Hierauf ging er über zu einer klagenden Sauersüßlichkeit und zu bösartigen Machenschaften von ganz heimtückischer Sorte. Da der Charakter des Wichts den andern Kranken ganz ebenso unbequem wurde, und diese wie ich selbst mit keinem Wort mehr auf seine gallige oder altweibermäßige Laune reagierten, ließ er uns bald in Ruhe; aber seine Rachsucht (du lieber Himmel! welchen Grund hatte er dazu?) schlug einen neuen Weg ein, der darin bestand, überall herumzuschwätzen, daß ich ein erbärmlicher Klerikaler sei, ein »Bonapartist«, unwürdig, auf Kosten der wirklich allzu gutmütigen R. F. zu leben! – ich hatte nämlich, bei mehreren Anlässen, den lieben Gott ganz leise gegen diesen Kretin verteidigt und sogar – welch ein Verbrechen! – einige – wenn auch sehr bescheidene – boulangistische Anwandlungen an. den Tag gelegt...
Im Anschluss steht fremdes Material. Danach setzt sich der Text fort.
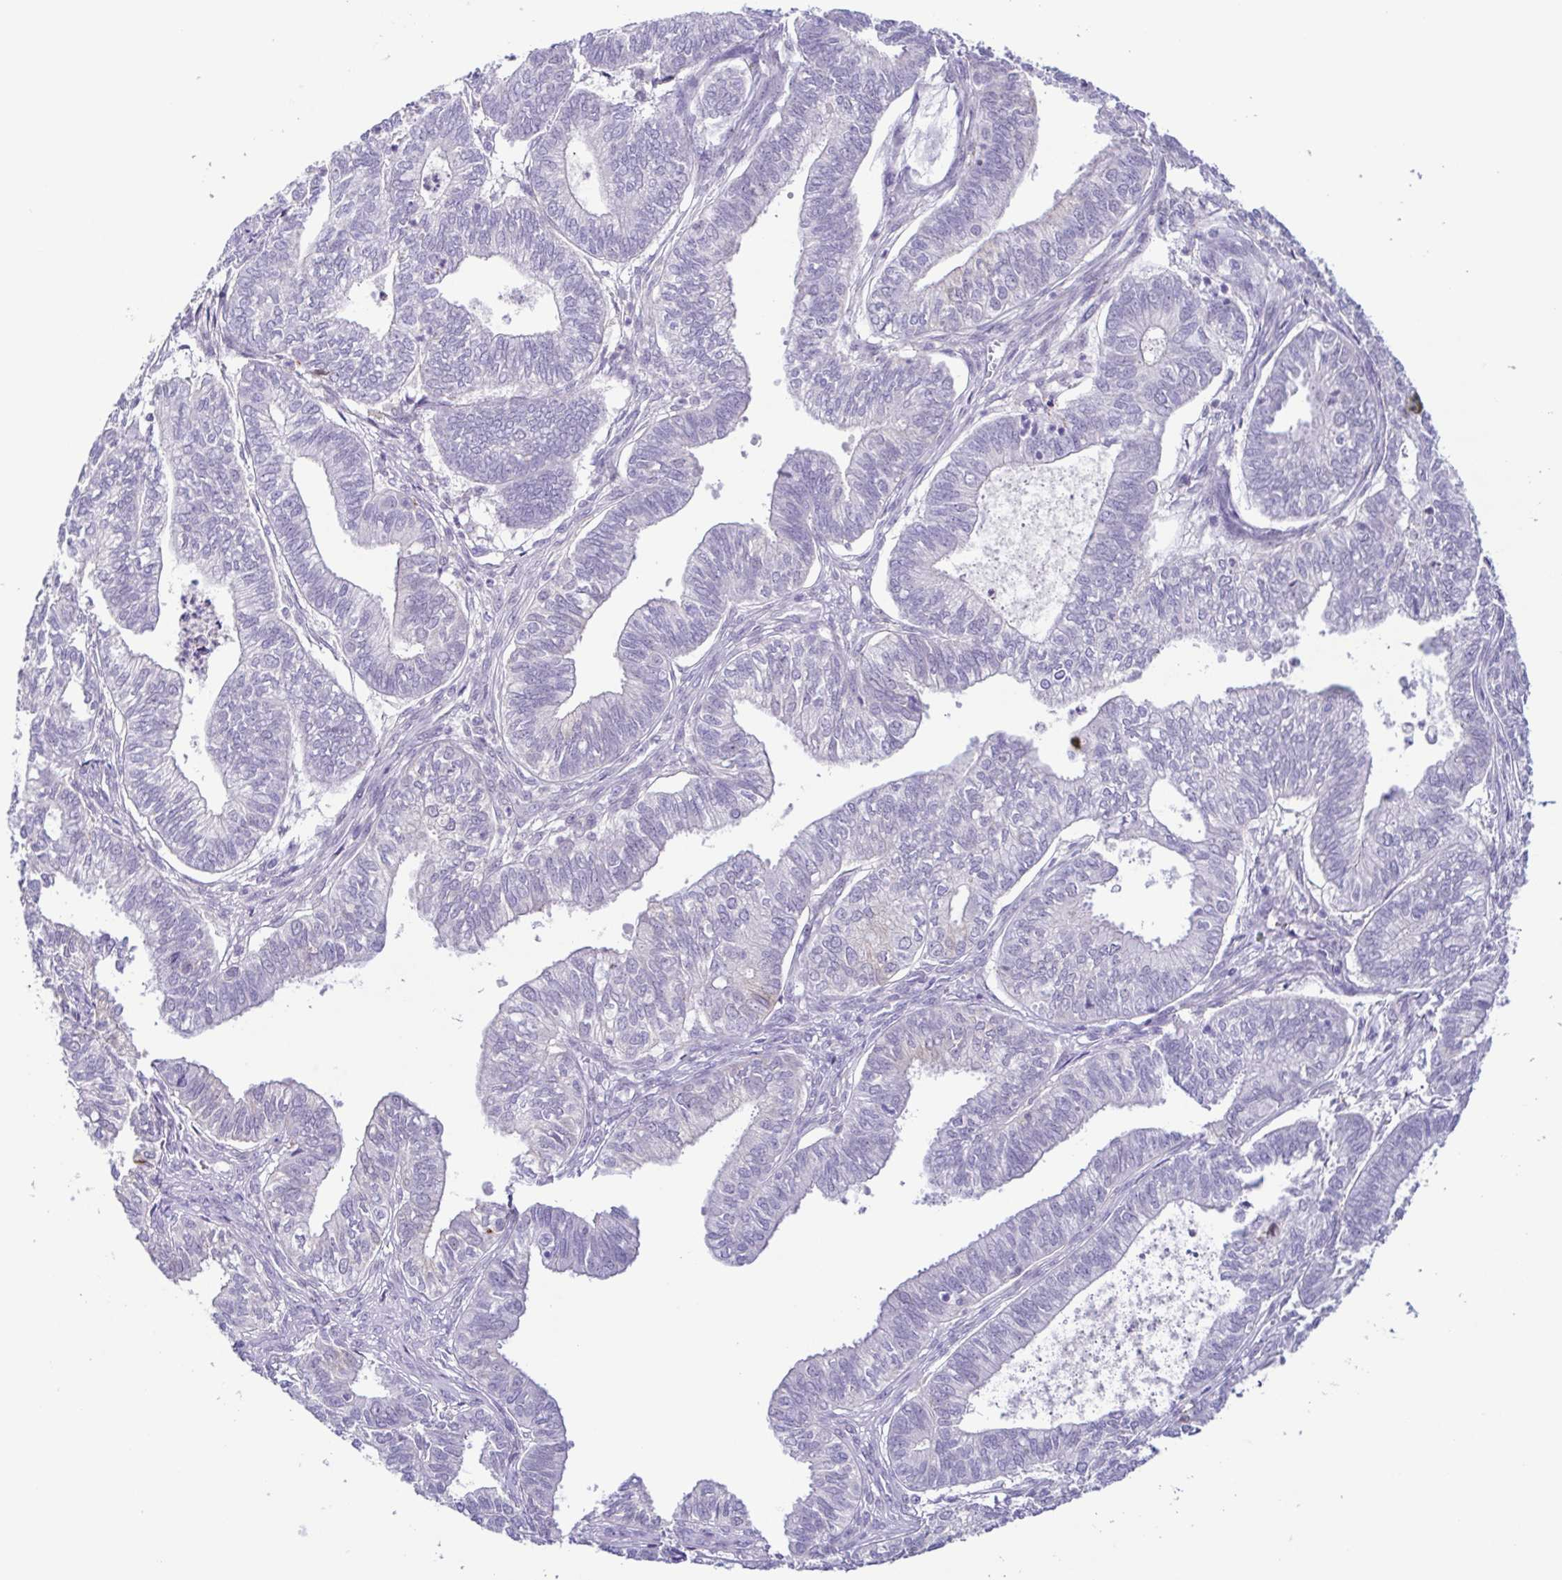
{"staining": {"intensity": "negative", "quantity": "none", "location": "none"}, "tissue": "ovarian cancer", "cell_type": "Tumor cells", "image_type": "cancer", "snomed": [{"axis": "morphology", "description": "Carcinoma, endometroid"}, {"axis": "topography", "description": "Ovary"}], "caption": "An image of human ovarian cancer is negative for staining in tumor cells.", "gene": "TERT", "patient": {"sex": "female", "age": 64}}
Schließlich hat man jetzt, nach später Entdeckung des Tricks mit der aufenthaltverlängernden Brechschüssel, diesen reinsten Typ eines Spital-batteur = Gauner. oder wenn man will Spital-pilon = Stößer eines Mörsers. zum Teufel geschickt. Die zwei Ausdrücke stammen aus dem echtesten Spezialargot, und ich empfehle sie unseren für notorische »Echtheit« begeisterten Romanschriftstellern.

Die Moral von alledem ist, daß Madame L'Envie, im Sinne der Invidia wie auch im andern Sinne, überall sich einnistet, und daß ihr Platz nicht bloß, wie man bei der Intensität ihres Ausdrucks meinen sollte, auf dem Lehrstuhl der Hochschulen, im Fauteuil des Akademikers oder auf dem Kanapee der Bürgersfrau und der Kokotte, nein, auch auf dem Plüschdiwan irgendeiner »intellektuellen« Bierkneipe ist – und daß es für die Menschheit, so wenig sie auch nachzudenken pflegt, einen Trost bedeutet, daß irgendein Wagentüröffner oder einer, der nach weggeworfenen Zigarrenstummeln oder verlorenen Münzen sucht, daß der erste beste Verkäufer von Kontrollbilletts e tutti quanti an Gift und Galle nichts nachgeben – dem Herrn Leconte de Lisle zum Beispiel.